Jacques DELILLE, auteur cité dans le Littré

DELILLE (1738-1813)

Dans le texte d'origine du Littré, les auteurs pouvaient être nommés par de nombreuses variantes. Dans cette version en ligne, la forme DELILLE a été choisie.

poète (Voyez JANSÉNISTE)

1118 citations dans le Littré

Œuvres citées dans le dictionnaire Littré

Cette liste des œuvres a été compilée manuellement pour ce site web. Elle n'est pas exhaustive, et privilégie autant que possible les références aux éditions originales. Elle peut toutefois comprendre des publications contemporaines d'É. Littré, lorsque ce dernier était explicite sur ses sources ou qu'il cite des compilations. Le dictionnaire imprimé contenait d'ailleurs une liste très partielle des œuvres et auteurs.

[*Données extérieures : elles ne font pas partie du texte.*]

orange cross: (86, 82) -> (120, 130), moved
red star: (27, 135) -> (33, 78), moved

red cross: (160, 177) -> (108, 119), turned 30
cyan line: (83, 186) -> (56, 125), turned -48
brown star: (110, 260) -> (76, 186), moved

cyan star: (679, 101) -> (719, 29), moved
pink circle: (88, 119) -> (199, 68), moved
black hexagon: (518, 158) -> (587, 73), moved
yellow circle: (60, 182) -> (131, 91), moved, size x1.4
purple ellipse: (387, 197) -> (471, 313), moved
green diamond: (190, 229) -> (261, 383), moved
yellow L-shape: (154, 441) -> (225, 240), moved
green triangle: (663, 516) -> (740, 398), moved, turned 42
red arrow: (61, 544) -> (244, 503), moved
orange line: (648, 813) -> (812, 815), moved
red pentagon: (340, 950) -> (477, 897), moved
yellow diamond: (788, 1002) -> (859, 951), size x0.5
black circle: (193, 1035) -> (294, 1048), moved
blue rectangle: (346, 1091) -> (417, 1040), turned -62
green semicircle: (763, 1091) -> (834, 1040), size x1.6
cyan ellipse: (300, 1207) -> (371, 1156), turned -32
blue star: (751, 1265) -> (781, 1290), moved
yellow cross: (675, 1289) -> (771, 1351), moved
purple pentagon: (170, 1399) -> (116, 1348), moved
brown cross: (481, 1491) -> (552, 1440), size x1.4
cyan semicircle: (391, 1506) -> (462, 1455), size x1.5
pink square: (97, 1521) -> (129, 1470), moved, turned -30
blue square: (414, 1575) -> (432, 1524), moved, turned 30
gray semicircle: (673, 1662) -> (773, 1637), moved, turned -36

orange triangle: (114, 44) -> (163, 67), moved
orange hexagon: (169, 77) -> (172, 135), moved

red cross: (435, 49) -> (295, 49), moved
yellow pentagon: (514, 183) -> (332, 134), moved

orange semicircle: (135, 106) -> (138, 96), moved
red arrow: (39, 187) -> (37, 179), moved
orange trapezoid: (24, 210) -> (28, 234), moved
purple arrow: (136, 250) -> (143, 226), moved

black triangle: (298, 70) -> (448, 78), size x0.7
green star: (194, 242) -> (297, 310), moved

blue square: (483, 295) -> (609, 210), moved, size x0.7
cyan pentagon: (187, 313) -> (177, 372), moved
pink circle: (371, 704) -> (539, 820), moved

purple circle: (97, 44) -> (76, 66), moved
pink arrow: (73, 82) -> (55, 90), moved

Titre de l'œuvre Date de parution Citations
Énéide 216 citations
La conversation 1812 103 citations
Les Géorgiques, traduction de Virgile 1769 92 citations
Les jardins ou L'art d'embellir les paysages 1782 69 citations
Les trois règles de la Nature 1809 185 citations
L'homme des champs, ou Les Géorgiques françaises 1802 73 citations
L'imagination 1806 153 citations
Paradis perdu 132 citations
Pitié 50 citations

Quelques citations de Jacques DELILLE

Voici un tirage aléatoire parmi ses 1118 citations dans le Littré.

  1. Dès que le désespoir peut retrouver des larmes, à la mélancolie il vient les confier, Pour adoucir sa peine et non pour l'oublier.
    Imag. III (mélancolie)
  2. Puissent de frais gazons, puissent de claires ondes Dans un riant pacage arrêter mes brebis !
    Imag. VIII (pacage)
  3. Simple et grand, fort et doux, Unissez tous les tons pour plaire à tous les goûts.
    Jard. I (ton [2])
  4. Son lit [d'un fleuve] en longs courants, des vallons sinueux Suivra les doux contours et la molle courbure.
    Jardins, III (courbure)
  5. Et tantôt, dans la nuit des antres souterrains, En blocs cristallisés il se livre à nos mains.
    Trois règnes, I (cristallisé, ée)
  6. Leur corps paré de grâce et vêtu d'innocence, Tout en eux est céleste.
    Parad. perdu, IV (vêtu, ue)
  7. De festons d'un blanc pur leurs têtes se couronnent.
    Én. VI (pur, ure)
  8. L'aimable discoureur jamais ne nous occupe De ses talents, de son emploi.
    Convers. III (discoureur, euse)
  9. Tantôt son bras actif desséchant les marais, De leurs dormantes eaux délivre les guérets.
    Géorg. I (dormant, ante)
  10. De ce gouffre infernal l'impure exhalaison Dans l'air atteint l'oiseau frappé de son poison.
    Énéide, VI (exhalaison)
  11. Le talent rehaussé par d'aimables dehors, La vertu qu'embellit la grâce d'un beau corps.
    Trois règnes, V (rehaussé, ée)
  12. Puis tout à coup se jetant sur eux deux : Monsieur, dit-il, s'adressant à l'un d'eux…
    Convers. II (jeter)
  13. Je ne te suivrai point dans cette mer profonde Où chaque astre est un point, et chaque point un monde.
    Trois règnes, I (point [1])
  14. La tristesse, à son tour, par de plus fortes ombres Rembrunit ses couleurs et ses nuances sombres.
    Imag. III (rembrunir)
  15. Son air [de Charon] est rebutant, et de profondes rides Ont creusé son vieux front de leurs sillons arides.
    Énéide, VI (rebutant, ante)
  16. Alors, de son destin sentant toute l'horreur, Son cœur tumultueux roule de rêve en rêve.
    Imagin. IV (tumultueux, euse)
  17. Un jeune arbuste prodigue imprudemment la luxuriance prématurée de son feuillage.
    dans le Dict. de BESCHERELLE. (luxuriance)
  18. Et faisait jaillir à propos Le feu de la saillie et l'éclair des bons mots.
    Convers. Prolog. (mot)
  19. Tendre épouse, c'est toi qu'appelait son amour, Toi qu'il pleurait la nuit, toi qu'il pleurait le jour.
    Géorg. liv. IV (anaphore)
  20. La vie, en commençant, t'a fait d'heureux mensonges ; Je ne veux point t'ôter, mais te choisir tes songes.